Activity ▸ Report how many lines in the records below hold "include", with no other output.

(Stored data)
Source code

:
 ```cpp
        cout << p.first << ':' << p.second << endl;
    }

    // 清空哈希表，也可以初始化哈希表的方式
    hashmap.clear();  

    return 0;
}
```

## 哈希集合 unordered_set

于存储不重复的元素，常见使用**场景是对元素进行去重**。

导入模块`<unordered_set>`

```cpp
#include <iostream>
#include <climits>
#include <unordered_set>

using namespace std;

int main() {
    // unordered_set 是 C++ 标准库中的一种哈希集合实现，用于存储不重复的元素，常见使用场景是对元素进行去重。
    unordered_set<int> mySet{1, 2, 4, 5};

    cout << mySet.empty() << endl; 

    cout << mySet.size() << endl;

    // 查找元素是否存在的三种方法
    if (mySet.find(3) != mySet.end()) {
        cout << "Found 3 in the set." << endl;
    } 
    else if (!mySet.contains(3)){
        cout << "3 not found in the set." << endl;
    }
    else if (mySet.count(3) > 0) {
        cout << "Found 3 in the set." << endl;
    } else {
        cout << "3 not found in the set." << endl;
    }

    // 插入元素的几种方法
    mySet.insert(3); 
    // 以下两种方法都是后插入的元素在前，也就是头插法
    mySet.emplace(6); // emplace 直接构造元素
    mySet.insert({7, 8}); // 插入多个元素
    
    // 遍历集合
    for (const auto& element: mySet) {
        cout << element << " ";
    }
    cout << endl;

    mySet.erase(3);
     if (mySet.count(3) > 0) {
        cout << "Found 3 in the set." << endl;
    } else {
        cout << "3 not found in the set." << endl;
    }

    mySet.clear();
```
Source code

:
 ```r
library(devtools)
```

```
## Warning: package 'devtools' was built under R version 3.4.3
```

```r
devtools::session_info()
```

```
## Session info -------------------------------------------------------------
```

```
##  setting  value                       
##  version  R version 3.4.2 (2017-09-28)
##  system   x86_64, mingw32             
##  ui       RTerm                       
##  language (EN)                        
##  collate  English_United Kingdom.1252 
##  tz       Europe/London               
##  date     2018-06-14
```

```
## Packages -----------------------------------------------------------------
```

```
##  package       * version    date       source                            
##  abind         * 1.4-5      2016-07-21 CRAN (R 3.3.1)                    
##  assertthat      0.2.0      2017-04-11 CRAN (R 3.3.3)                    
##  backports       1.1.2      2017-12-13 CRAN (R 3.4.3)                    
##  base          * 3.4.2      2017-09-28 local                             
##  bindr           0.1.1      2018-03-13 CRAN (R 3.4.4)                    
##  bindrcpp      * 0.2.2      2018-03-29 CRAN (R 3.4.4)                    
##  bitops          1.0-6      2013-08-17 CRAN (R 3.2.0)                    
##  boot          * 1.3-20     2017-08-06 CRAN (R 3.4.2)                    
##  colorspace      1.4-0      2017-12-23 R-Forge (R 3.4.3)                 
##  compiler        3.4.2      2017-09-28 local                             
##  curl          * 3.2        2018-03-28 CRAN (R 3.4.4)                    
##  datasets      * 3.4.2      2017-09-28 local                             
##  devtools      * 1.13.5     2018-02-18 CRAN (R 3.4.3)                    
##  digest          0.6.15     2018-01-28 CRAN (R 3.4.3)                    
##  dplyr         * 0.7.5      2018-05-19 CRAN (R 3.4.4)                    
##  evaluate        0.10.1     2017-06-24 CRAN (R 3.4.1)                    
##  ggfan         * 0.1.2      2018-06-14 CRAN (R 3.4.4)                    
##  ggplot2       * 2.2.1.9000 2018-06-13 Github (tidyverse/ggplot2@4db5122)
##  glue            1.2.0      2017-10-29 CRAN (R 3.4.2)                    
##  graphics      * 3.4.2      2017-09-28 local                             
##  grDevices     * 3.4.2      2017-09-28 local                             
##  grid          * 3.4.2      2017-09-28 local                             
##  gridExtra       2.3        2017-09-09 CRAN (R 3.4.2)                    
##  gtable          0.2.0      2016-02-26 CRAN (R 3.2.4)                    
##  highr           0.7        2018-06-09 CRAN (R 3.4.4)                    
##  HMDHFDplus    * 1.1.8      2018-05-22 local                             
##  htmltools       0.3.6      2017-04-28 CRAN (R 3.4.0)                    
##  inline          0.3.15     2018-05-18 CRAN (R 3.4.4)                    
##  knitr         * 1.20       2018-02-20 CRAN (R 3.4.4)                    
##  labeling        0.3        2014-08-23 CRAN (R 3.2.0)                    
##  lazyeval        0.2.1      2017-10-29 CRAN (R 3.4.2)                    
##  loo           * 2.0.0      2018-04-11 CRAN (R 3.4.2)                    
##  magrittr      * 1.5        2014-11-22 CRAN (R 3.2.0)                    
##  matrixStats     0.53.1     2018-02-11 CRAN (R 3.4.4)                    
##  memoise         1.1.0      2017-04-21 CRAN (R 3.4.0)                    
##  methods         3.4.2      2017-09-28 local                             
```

Response ▸ 3